- [Texte fourni]

##############################

Le retour des montagnes russes

5 septembre2024

Auteur: Vincent Coppée, gestionnaire de fonds chez Argenta Asset Management

Les bourses mondiales ont été sujettes à une forte volatilité durant le mois d’août. Un regain d’inquiétude sur la croissance américaine combiné à des facteurs techniques et une liquidité limitée a provoqué une chute brutale des indices, heureusement suivie d’un solide rebond. Les taux d’intérêt de long terme ont peu évolué après des chiffres d’inflation toutefois encourageants. Le marché se prépare pour la première baisse de taux de la banque centrale américaine.

Dans cette mise à jour nous parcourons plus en détail les derniers événements économiques et financiers, ainsi que les dernières orientations dans la gestion des fonds de placements.

Marchés boursiers : âmes sensibles s’abstenir

Les investisseurs qui ont pris leurs vacances en août et sont retournés devant leurs écrans à la fin du mois pourraient penser qu’il ne s’est pas passé grand-chose en leur absence. L’indice mondial des actions a en effet terminé quasi-inchangé. Mais comme l’illustre le graphique ci-dessous, le parcours a été très agité : une forte correction a secoué les marchés au début du mois, avec des pertes de 4 à 8 % en quelques jours. L’indice japonais a même perdu plus de 15 %. 

Évolution des bourses en Euro

Les causes de cette nervosité soudaine ont résulté principalement de deux facteurs. Tout d’abord la publication de chiffres de l’emploi décevants aux États-Unis a éveillé la crainte des investisseurs que la Federal Reserve avait attendu trop longtemps pour assouplir sa politique, et qu’une récession devenait à nouveau envisageable. D’autre part un facteur technique a joué un rôle dans la brutalité de la chute : les opérations de « carry trade » sur le yen japonais.

##############################

- [Consigne écrite 1] Compte les lignes des données qui contiennent le mot « clef ». Donne seulement ce nombre.

- [Données présentées]
##############################

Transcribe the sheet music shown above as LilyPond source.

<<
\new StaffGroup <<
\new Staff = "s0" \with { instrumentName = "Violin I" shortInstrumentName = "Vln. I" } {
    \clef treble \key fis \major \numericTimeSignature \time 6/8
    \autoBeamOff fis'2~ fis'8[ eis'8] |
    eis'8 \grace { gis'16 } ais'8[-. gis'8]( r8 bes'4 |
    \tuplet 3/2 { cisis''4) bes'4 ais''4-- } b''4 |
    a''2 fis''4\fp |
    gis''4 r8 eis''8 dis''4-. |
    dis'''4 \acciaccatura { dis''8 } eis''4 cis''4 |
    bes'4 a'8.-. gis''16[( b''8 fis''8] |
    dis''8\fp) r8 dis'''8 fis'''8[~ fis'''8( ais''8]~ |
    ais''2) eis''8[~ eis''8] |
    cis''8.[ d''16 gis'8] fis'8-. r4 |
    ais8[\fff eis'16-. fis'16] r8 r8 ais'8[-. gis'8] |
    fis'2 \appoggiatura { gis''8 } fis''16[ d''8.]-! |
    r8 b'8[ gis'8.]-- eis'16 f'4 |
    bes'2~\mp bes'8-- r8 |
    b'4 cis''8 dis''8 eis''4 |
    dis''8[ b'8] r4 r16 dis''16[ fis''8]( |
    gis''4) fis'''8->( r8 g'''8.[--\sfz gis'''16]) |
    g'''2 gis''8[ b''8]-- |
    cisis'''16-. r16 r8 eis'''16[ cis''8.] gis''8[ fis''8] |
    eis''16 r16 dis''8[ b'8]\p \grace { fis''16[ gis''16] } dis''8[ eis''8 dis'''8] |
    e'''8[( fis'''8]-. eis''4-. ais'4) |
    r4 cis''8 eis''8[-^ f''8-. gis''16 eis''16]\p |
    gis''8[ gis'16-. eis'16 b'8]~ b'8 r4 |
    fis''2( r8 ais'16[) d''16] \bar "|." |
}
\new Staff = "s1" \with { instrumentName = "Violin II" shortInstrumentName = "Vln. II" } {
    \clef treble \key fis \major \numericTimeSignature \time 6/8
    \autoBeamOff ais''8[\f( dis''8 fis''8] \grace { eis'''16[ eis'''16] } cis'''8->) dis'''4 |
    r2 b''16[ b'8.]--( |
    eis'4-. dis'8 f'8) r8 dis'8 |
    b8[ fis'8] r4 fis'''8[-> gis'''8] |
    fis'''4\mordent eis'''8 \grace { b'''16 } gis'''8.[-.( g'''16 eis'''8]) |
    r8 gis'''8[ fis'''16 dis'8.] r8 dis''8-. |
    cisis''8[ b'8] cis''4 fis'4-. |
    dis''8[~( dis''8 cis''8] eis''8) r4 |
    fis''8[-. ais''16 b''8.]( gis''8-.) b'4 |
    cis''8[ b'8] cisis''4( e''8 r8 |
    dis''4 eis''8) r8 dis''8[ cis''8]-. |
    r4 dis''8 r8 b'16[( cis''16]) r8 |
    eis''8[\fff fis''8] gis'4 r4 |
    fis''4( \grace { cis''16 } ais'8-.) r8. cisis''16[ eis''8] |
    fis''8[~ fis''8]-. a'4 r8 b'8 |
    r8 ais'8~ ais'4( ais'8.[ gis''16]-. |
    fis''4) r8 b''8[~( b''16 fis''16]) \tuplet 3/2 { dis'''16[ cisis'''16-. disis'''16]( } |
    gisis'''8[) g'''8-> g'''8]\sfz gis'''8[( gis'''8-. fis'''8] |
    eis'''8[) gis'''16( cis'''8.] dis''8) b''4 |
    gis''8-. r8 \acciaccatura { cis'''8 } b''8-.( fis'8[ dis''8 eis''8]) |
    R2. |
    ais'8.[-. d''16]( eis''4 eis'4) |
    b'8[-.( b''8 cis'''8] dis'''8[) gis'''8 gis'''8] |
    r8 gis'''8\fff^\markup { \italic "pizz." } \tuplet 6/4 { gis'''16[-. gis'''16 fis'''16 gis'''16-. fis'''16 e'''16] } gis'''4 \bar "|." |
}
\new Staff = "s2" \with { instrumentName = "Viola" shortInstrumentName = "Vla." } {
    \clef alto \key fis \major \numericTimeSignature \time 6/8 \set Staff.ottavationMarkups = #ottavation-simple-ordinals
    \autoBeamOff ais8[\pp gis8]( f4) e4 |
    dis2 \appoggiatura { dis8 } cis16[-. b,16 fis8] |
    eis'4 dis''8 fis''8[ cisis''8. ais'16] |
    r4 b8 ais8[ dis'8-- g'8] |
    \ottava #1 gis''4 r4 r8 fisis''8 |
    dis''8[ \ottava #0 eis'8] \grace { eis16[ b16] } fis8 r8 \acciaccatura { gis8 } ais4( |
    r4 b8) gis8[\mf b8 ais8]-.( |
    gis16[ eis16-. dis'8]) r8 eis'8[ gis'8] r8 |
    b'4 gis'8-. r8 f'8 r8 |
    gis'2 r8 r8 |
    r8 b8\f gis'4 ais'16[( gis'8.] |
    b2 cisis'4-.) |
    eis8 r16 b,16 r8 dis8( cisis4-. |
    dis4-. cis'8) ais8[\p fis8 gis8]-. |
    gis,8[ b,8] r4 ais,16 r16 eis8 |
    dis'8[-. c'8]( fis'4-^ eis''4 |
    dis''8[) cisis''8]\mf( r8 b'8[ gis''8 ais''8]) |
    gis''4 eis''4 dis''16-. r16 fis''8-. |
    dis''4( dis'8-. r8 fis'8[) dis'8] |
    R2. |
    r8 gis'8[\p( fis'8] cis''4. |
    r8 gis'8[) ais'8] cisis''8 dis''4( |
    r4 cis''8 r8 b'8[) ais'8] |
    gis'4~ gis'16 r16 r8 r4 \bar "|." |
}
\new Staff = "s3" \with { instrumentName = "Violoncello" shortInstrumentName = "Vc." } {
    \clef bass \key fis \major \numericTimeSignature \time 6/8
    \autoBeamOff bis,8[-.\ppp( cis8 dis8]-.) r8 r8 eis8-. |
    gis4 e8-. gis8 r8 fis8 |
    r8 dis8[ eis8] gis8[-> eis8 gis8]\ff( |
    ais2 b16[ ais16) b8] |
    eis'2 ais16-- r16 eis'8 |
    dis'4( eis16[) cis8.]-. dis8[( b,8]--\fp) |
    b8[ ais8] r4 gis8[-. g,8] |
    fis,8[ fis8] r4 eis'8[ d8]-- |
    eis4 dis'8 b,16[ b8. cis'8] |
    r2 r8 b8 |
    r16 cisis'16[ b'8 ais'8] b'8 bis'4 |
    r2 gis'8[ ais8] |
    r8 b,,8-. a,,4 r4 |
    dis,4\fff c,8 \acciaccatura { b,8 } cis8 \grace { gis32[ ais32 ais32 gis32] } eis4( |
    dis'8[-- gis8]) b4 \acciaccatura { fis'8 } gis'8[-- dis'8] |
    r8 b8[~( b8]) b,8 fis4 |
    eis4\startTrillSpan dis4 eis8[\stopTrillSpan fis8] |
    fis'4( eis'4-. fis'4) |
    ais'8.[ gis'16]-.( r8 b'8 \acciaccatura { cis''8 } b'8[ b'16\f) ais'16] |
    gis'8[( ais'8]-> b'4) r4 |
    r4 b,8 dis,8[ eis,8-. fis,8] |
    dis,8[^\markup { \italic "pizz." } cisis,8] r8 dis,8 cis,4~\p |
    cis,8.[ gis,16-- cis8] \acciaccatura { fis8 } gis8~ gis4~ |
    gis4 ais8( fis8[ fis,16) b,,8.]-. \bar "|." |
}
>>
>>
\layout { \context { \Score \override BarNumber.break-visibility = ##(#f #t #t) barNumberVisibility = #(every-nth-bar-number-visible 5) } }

##############################

- [Consigne écrite 2] Modifie le passage de l'article sur les bourses qui commence aux mots « Dans cette mise » et s'arrête après « plus de 15 %. » : recopie-le en mettant « congés » à la place de « vacances ».

- [Réponse écrite 1] 4

- [Réponse écrite 2]
Dans cette mise à jour nous parcourons plus en détail les derniers événements économiques et financiers, ainsi que les dernières orientations dans la gestion des fonds de placements.

Marchés boursiers : âmes sensibles s’abstenir

Les investisseurs qui ont pris leurs congés en août et sont retournés devant leurs écrans à la fin du mois pourraient penser qu’il ne s’est pas passé grand-chose en leur absence. L’indice mondial des actions a en effet terminé quasi-inchangé. Mais comme l’illustre le graphique ci-dessous, le parcours a été très agité : une forte correction a secoué les marchés au début du mois, avec des pertes de 4 à 8 % en quelques jours. L’indice japonais a même perdu plus de 15 %.